漫画と鈴木邦男さんと劇団再生

2008年9月22日 11:38:41

昨日の鈴木さんとの対談を思い起こす。
何を話したかな。どんな話題が盛り上がったかな。
自分はあまり話してはいない。この会談は、鈴木さんと劇団員が主役だ。
鈴木さんの演劇論と劇団員の俳優論。
それを楽しく聴いていた自分がいたのは、よく覚えている。

演劇の話をし、俳優の話をし、本の話。そして、漫画にも話は及んだ。
まず話題に上った漫画、

『アンラッキーヤングメン』大塚英志 (著)、藤原カムイ (イラスト)

「これはまずい・・・」と鈴木さんも思ったそうだ。
自分も思った。「全てはフェイク(脚本)さ」と言う一言の台詞に人生の演劇性を観る。
そして、この漫画との繋がりで、石川啄木の作品とその人となりに。
最近いつもかばんの中に入っているのは、

『一握の砂・悲しき玩具』石川啄木

この歌集は、凄い。作品として驚くほどの凄さ。人間性なんかどうでもいいんだ。
作品が全てだ。作品至上主義。芸術至上主義。それでいいんだ。作品が全てだ。
人間性が生活が性癖がどんなに破綻していてもいいんだ。

そんなことを思っていたら、鈴木さんも同じ事を話された。

写真

『坊っちゃん』の時代(第3部)【啄木日録】/関川夏央・谷口ジロー

全5巻の作品集。鈴木さんも読んでいた。うーん、思考が同じだ。
そういえば、対談で谷口ジローの作品で思い出せないのがあったんだ。
鈴木さんにここでお答えしておこう。

『ENEMIGO エネミーゴ』谷口ジロー

いつまでも話し終わりそうにない会談だった。
【演劇対談】とはいえ、多岐にわたった話題。
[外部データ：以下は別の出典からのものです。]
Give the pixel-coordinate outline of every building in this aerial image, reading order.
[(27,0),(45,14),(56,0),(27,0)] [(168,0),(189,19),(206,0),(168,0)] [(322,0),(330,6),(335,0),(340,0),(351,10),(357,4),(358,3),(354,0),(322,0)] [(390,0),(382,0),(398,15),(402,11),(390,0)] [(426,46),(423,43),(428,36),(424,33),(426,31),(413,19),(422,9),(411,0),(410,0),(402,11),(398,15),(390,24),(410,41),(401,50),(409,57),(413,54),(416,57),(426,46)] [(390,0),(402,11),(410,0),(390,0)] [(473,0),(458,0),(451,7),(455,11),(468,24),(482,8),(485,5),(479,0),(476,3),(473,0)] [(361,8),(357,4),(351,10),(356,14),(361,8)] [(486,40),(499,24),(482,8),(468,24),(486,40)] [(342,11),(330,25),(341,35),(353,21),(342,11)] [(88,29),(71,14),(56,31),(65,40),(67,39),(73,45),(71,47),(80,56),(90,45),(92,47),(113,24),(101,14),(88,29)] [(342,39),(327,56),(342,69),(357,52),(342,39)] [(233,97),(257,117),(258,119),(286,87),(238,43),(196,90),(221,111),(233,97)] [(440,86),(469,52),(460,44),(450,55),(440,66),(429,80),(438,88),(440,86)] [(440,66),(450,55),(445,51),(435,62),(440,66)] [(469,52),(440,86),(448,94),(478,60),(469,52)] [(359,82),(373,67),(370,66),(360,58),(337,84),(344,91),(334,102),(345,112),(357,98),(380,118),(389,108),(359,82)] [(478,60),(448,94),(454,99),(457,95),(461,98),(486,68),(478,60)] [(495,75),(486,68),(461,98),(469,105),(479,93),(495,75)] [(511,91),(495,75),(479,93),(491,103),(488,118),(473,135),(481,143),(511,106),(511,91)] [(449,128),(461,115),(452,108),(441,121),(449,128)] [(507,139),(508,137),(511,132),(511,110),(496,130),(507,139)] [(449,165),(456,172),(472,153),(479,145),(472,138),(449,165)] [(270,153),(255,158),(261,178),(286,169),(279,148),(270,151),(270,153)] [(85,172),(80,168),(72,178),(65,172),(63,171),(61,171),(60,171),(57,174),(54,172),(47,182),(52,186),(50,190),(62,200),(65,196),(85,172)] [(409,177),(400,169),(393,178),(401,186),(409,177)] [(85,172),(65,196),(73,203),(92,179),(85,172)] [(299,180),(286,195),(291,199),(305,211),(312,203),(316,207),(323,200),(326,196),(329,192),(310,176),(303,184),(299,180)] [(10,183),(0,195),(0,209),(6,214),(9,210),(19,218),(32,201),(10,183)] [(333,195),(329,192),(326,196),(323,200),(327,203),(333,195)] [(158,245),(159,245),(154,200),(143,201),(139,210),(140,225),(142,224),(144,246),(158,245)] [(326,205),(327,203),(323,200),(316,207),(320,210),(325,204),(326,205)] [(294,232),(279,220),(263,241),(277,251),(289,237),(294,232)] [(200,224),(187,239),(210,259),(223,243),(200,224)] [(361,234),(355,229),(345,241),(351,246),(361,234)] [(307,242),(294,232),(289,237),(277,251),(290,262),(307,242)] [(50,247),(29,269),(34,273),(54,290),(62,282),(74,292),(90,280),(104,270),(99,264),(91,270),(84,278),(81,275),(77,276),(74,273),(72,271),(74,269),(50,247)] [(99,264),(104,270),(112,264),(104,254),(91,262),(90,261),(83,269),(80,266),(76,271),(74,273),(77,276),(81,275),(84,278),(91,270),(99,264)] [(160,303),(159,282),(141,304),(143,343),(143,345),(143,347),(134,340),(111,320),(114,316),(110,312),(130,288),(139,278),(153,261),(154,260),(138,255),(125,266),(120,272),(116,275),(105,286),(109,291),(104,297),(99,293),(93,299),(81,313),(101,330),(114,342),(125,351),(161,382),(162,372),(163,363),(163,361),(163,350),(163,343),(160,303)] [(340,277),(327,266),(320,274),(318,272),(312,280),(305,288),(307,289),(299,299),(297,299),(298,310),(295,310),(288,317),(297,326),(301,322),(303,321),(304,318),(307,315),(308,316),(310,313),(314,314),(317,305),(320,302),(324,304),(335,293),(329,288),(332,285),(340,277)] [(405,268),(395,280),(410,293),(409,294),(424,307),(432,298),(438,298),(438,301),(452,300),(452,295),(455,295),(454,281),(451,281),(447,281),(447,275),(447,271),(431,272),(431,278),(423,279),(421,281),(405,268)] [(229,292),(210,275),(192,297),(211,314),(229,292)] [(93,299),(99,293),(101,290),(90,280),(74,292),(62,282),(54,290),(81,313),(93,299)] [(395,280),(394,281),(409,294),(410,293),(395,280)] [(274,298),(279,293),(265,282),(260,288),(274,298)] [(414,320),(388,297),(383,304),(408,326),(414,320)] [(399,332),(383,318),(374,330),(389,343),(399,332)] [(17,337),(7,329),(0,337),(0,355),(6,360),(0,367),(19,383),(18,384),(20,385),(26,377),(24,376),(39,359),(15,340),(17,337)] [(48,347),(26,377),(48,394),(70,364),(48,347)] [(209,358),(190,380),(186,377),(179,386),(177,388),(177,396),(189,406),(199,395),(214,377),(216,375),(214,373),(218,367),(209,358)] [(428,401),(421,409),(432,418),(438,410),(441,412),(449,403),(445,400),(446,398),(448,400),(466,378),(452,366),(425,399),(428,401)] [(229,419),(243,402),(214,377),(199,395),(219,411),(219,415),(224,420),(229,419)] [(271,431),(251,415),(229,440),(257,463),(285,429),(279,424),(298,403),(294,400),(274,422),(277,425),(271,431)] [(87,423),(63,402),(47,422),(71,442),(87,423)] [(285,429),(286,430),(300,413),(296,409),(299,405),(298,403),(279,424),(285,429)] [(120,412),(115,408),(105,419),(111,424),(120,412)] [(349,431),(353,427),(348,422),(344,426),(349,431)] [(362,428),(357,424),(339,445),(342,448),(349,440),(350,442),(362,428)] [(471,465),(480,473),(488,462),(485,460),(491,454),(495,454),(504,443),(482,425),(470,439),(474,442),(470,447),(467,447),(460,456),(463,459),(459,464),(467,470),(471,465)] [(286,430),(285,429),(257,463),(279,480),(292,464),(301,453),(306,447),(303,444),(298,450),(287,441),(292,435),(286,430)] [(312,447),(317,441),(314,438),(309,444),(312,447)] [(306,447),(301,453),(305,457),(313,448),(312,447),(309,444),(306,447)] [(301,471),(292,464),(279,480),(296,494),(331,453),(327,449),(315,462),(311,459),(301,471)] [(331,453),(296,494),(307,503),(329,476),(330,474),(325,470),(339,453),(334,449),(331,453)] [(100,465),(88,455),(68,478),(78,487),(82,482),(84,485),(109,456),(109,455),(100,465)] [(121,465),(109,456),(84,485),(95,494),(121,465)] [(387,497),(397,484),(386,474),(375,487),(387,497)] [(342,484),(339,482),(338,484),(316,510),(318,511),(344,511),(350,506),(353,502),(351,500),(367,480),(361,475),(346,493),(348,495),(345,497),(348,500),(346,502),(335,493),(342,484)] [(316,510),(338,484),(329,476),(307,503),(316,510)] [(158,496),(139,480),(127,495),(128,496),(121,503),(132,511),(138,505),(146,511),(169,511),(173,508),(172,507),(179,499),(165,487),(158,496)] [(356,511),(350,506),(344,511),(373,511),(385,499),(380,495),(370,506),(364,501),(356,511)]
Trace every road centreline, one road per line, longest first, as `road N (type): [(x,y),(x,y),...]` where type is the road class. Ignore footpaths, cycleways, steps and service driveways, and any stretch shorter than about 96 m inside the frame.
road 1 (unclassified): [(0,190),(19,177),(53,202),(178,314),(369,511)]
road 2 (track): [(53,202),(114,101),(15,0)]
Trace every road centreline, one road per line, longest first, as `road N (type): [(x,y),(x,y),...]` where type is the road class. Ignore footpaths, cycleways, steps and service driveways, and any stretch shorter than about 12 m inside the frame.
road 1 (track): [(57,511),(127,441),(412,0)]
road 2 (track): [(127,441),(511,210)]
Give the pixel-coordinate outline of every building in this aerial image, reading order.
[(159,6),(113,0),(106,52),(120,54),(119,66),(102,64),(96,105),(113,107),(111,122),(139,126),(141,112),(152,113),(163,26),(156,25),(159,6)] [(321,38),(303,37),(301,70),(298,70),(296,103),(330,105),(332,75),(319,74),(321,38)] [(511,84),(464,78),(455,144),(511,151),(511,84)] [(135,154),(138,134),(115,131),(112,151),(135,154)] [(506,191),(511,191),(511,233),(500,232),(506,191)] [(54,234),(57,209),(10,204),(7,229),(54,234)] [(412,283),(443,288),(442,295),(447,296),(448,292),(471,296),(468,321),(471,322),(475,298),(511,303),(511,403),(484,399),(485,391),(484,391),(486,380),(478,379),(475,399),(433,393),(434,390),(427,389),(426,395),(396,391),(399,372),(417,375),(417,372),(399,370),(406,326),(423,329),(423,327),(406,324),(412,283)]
楽しい2時間。
一冊の漫画から広がり転がりゆくモチーフ。そして、きちんと収斂していくテーマ。

漫画一冊。

漫画一冊で、人生が変わる人もいる。
漫画一冊で、確かに救われる人もいる。
漫画一冊で、目の前の一歩を跳躍する人もいる。飛び越えてしまう人もいる。

漫画一冊。

上で紹介しているのは、最近読んだ漫画たち。
『月光条例』は面白い。藤田和日郎作品はやっぱり好きだな。
そして、『コブラ』。懐かしくて手にした。うーん、これもやっぱり面白いなあ。